One witness said, “It looks like a huge foam party gone bad.” At one point the foam was at least ten feet high, oozing out of the building.
It looked so fun to one man that he got lost in it after asking police for permission to ride his bike through it. “It just feels like soap,” he said. Yeah it just feels like soap. Kind of smells like it too.”
He wasn’t entirely wrong, there is one difference: this foam is for putting out fires and it’s made to coat the surface of liquids like gasoline.
Even though it might look tempting to throw yourself into a bunch of foam like this gentleman did you might want to think twice about doing it. This isn’t a regular, harmless substance!
Officials warned against getting the substance near your eyes, as it can cause irritation so they encouraged people to not go near the foam.
The spill enveloped an entire city block, oozing out of the San Jose airport’s newest private jet hangar. It was finished a year ago, just in time to host the teams that played in the Super Bowl.
A spokesperson for the company that runs it says no one was hurt when the fire suppression system suddenly activated, filling the empty space and street outside with foam. Now that company is responsible for the cleanup.

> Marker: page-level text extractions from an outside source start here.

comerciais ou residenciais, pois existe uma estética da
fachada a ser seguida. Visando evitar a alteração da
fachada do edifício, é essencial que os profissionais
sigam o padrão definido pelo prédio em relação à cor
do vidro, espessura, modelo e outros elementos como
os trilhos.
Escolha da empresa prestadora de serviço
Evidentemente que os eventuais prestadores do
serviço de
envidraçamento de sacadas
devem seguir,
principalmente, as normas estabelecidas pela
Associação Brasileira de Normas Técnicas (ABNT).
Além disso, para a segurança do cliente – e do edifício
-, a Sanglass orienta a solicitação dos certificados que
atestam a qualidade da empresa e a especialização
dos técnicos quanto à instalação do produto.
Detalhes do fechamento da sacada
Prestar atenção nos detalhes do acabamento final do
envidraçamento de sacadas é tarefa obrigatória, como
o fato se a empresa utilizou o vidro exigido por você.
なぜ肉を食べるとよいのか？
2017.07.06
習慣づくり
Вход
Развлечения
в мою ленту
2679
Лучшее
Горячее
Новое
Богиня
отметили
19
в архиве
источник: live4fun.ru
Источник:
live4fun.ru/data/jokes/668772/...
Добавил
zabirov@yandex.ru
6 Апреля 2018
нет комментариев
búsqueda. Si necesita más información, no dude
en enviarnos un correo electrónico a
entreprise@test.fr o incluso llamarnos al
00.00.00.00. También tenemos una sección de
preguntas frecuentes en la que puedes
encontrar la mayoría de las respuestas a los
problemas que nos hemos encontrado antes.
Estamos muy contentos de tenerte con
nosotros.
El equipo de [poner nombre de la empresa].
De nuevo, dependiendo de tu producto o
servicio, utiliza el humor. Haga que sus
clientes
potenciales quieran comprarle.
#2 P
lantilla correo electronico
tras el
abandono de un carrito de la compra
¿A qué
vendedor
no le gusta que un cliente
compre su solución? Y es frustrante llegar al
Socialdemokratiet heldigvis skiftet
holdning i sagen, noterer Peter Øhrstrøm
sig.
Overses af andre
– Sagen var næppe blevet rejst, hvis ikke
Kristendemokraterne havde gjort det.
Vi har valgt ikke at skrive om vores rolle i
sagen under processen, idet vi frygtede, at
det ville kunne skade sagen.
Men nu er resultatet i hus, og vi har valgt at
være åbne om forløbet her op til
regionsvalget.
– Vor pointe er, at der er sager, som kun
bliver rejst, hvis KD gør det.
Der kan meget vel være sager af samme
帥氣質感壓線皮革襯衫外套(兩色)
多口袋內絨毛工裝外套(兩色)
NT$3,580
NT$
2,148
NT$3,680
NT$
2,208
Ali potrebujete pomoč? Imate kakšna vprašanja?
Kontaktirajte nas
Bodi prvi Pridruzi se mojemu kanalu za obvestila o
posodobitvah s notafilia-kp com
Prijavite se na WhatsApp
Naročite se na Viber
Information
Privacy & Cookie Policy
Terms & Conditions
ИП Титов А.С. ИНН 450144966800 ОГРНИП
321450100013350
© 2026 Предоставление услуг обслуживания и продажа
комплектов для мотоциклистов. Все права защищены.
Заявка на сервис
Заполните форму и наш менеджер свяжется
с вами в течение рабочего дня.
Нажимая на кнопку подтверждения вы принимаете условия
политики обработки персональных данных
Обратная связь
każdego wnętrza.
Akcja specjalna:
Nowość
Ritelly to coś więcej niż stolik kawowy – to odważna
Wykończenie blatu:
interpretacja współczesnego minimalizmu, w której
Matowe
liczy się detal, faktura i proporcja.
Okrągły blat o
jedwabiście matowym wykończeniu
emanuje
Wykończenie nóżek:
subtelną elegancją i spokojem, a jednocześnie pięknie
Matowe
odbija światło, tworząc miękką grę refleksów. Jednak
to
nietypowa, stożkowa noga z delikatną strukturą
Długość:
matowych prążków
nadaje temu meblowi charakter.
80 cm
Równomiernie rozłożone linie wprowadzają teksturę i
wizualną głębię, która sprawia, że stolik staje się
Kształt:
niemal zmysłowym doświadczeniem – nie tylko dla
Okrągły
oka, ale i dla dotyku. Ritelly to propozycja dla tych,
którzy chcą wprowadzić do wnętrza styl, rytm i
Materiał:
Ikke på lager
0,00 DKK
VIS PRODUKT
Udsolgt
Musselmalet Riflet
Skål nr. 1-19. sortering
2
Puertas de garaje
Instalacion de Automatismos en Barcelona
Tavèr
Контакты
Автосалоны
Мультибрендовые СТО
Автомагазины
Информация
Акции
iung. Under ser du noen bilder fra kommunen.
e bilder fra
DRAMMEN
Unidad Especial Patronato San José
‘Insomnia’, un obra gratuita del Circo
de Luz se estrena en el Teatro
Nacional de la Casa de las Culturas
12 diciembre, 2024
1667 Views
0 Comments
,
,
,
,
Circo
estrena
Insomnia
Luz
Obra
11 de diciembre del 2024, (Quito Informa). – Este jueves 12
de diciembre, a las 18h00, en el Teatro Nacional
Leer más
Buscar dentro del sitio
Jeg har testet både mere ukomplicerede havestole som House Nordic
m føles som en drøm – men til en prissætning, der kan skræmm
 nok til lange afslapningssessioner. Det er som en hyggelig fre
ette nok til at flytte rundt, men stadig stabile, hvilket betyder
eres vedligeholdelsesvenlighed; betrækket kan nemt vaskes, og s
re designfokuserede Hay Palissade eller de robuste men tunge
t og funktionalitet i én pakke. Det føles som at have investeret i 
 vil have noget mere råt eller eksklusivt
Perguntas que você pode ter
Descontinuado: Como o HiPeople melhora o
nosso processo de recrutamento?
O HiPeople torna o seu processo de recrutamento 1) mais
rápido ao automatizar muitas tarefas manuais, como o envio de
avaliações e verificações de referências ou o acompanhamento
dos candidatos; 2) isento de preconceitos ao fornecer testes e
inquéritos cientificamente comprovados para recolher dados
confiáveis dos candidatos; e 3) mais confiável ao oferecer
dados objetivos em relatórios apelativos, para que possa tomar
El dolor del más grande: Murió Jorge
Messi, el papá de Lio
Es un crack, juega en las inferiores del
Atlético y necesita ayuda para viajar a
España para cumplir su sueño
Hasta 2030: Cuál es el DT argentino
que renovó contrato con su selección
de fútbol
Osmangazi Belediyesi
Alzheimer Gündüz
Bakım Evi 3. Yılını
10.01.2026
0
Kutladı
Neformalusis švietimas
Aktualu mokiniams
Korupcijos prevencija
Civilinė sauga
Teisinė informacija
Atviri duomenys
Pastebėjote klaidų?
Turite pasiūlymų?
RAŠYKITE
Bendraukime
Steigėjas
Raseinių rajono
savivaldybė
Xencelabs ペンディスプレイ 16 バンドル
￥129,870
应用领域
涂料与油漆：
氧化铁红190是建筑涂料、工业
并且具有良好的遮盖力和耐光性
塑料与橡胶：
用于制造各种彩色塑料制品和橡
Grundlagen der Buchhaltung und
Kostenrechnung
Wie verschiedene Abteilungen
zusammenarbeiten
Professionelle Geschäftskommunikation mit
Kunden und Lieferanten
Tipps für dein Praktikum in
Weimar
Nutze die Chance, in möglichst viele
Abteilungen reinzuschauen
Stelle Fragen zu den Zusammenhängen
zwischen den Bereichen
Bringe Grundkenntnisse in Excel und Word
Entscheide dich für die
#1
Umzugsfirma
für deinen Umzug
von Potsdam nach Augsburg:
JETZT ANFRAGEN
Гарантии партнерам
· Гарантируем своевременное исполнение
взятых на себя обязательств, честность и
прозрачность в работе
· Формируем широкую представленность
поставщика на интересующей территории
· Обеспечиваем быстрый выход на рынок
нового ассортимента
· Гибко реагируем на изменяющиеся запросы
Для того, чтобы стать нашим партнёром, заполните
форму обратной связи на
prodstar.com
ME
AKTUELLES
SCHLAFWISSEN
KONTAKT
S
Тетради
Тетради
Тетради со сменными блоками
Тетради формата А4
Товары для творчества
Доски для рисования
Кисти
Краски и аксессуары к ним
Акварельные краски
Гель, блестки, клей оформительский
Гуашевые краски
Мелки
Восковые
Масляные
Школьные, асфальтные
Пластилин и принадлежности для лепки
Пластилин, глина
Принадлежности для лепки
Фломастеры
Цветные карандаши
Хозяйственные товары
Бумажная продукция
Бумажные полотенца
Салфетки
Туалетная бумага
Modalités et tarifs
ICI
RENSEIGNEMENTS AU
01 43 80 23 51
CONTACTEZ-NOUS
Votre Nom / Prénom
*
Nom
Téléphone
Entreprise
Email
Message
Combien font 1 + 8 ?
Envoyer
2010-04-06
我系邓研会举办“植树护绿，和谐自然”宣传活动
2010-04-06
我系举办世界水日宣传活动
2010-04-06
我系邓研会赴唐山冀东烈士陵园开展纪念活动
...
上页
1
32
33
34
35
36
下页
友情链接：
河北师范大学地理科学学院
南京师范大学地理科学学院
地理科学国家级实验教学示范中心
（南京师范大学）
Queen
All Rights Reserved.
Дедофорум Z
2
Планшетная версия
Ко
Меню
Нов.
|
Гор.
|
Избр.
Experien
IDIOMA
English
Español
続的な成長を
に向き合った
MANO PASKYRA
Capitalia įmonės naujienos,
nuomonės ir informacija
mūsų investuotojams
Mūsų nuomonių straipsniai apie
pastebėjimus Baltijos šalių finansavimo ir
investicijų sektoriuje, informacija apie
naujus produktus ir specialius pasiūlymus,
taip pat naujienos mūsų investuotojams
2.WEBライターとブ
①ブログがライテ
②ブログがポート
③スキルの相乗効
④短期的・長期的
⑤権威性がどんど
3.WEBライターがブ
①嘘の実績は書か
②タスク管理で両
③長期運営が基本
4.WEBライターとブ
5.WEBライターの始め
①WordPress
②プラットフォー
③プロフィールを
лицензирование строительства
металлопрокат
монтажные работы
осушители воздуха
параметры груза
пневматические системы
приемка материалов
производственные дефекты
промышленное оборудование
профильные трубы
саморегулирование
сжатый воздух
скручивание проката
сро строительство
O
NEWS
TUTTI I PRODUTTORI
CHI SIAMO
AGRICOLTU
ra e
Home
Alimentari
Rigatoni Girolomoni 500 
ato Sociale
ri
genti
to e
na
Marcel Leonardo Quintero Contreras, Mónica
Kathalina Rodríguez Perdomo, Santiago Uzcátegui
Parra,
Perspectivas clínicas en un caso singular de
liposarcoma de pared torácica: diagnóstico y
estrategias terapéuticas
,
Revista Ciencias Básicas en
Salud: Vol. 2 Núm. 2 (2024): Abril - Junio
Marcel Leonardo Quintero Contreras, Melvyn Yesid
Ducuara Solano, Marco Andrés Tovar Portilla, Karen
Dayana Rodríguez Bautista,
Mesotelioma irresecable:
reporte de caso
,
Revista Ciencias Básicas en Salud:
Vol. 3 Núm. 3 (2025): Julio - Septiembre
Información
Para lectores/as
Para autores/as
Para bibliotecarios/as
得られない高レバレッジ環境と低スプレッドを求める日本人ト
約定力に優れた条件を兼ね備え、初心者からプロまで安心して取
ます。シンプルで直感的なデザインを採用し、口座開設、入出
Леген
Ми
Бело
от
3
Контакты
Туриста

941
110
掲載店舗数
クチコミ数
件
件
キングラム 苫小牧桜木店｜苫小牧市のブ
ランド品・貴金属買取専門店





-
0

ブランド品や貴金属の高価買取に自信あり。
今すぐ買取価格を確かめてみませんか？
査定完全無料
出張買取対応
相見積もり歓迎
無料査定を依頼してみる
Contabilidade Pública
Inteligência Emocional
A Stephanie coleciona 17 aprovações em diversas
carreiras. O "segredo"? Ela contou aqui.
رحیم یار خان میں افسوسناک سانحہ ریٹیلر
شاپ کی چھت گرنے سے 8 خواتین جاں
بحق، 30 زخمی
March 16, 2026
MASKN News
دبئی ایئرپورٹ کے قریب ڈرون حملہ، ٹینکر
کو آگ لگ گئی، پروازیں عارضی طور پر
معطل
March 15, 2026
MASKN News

Cleaning this mess up will likely be a costly mess and takes some time. I doubt it’s feasible to wait until this eventually dissolves and even if it does there will likely be some residue that needs to be removed. The inside of the hangar… well I don’t want to think about it.
This was just a harmless malfunction which resulted nevertheless in substantial damage and required much effort for the cleanup in the aftermath of the event.
It’s interesting to see though how these facilities are equipped and that the fire prevention system can even produce that much firefighting foam.